Le ?&%$@*! de mal de tête
26 septembre 2015

Voici un sujet délicat — j’en entends déjà qui rient. Mais je mentionne d’emblée ceci : j’ai bel et bien titré : « Le ?&%$@*! de mal de tête ». Je n’ai pas juré, blasphémé, sacré, je n’ai pas ressorti un des attributs religieux qui servent de robinets à plusieurs Québécois (hostie, calice, tabernacle, calvaire et autres sacrement de ciboire), j’ai simplement écrit, et poliment je trouve : « Le ?&%$@*! de mal de tête ». Car j’ai un problème réel avec une certaine gamme de souffrance.


Entendons-nous. Il y a des maux abyssaux que nous ne pourrons jamais différer. Des barils si profonds qu’on n’en verra jamais le fond, des douleurs immenses, des abîmes qui vont nous laisser saignants pour toujours, à genoux, fiévreux et pauvres, des clous vissés dans nos épaules. La perte, la disparition, la maladie, la trahison.

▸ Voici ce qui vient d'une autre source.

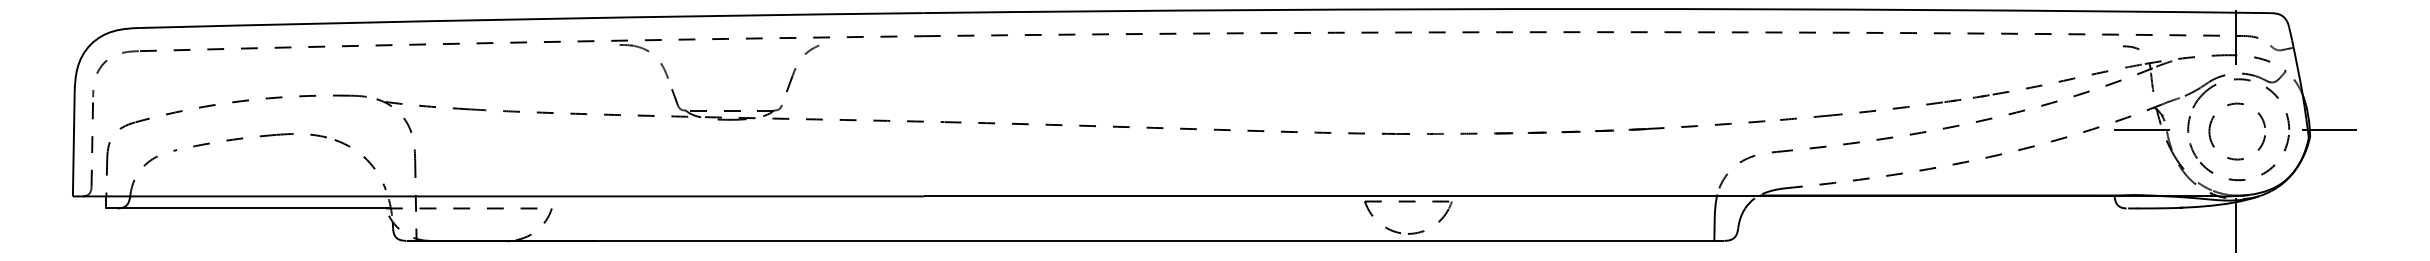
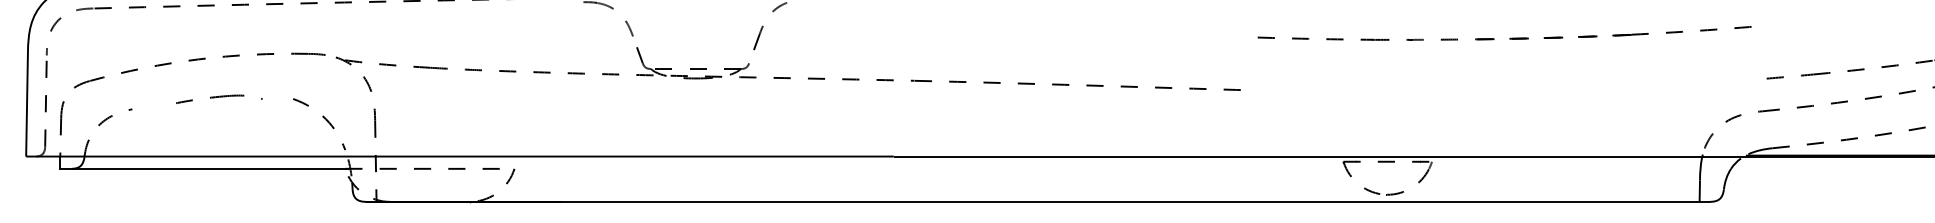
part: (1527, 132) -> (1509, 38), moved
part: (259, 140) -> (216, 99), size x0.6

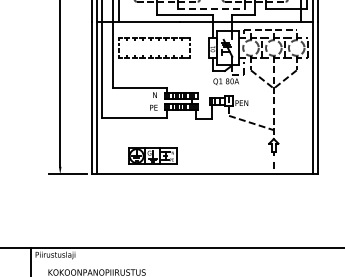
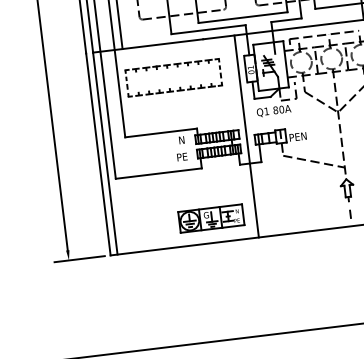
line: (211, 9) -> (242, 17), dashed -> solid
line: (203, 97) -> (246, 135), added
part: (152, 155) -> (210, 217), moved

On va vivre avec ça, et il n’y a pas de morphine contre ces calamités, le matin on ouvre les yeux et la faucheuse est là, sur le bord du lit, qui attend en ne tapant même pas du pied, sûre d’elle : votre fille a été violée, votre père a le cancer des os, votre frère est dans le couloir de la mort en Alabama, un des trente-et-un États fédérés qui appliquent la peine de mort, parce que dans un accès de jalousie, il a bu, et qu’il a tué une petite famille sur la route en fonçant sur leur voiture à tombeau ouvert, il est là dans sa cellule grise, attendant la décision de quelque sénateur ; on ne se relèvera jamais de ces nouvelles-là.


Maintenant, au contraire, certaines douleurs peuvent se maîtriser, si je puis dire, si on s’en donne la peine. Et voici le « ?&%$@*! de mal de tête ». Tylénol, Advil, Aspirine, etc, on s’en fout de la couleur de la pilule, mais de grâce, réglons le problème à la source, dès qu’il se profile. C’est de notre ressort. Cela nous est possible. Ne laissons pas le hasard diriger jusque-là nos vies, il est déjà si puissant. Agissons sur la douleur, avant qu’elle contamine sournoisement notre sang.


Ce n’est pas que je n’en peux plus d’entendre que « Ce n’est rien, ça va se passer, dans une heure ça va être fini ». C’est assez touchant même. Mais ce n’est pas vrai. C’est toujours faux. C’est du mensonge éhonté et presque de la lâcheté. Dans une heure, tu auras peut-être eu ce petit geste d’impatience anodin à mon endroit, ou à l’endroit du voisin, ou de notre enfant, le petit geste d’impatience aura fait ses petits et aboutira à ma propre réplique plus sèche, à celle du voisin, celle de notre enfant, tu auras peut-être claqué une porte un rien plus violemment, tu auras répondu durement à une question pourtant tendre, et je ne saurai pas d’où vient ma propre impatience, ni celle du voisin qui renversera notre poubelle de récupération, tu auras été la première victime de ta migraine, certes, mais en croyant supporter vaillamment ce mal de tête complètement contournable, tu auras permis des centaines de dommages collatéraux desquels tu vas ensuite te dédouaner, en disant : « Ben non, ça ne vient pas de là… ». Et si c’était vrai, mon cœur, le battement d’aile du papillon qui provoque une marée en Corée ? Ne te sentirais-tu pas un peu responsable de l’éviter ? Je veux dire : si c’est possible de l’éviter, n’est-ce pas un devoir de le faire ? Je ne sais pas. Je ne sais plus. Je suis comme toi. Je pense que parfois je pourrais t’éviter ma douleur, prendre un cachet, et surtout, te protéger. Je pense que je pourrais être un tout petit peu meilleur, pour éviter que tu aies mal.


Je crois qu’il faut se méfier de la douleur que nous pouvons déjouer, ou faire subir, une douleur qu’en termes judéo-chrétiens nous décidons de supporter ; nous en méfier car elle est porteuse à son tour de traquenards que nous ne maîtriserons pas, qui vont nous faire du mal, et qui vont blesser des gens que nous aimons. Nous avons la responsabilité, parce que nous aimons nos proches, de juguler tout ce que nous pouvons comme souffrance. Et si nous ne jouons pas notre rôle d’humains dans cette besogne noble et haute d’arrêter de souffrir quand cela nous est possible, nous ouvrons la porte à tous les dérapages qu’ensuite on se pressera de condamner, en oubliant le rôle qu’on a joué dans l’affaire. Car nous serons ainsi à la source du mal des autres, en ayant refusé par principe de ne pas prendre deux tylénols.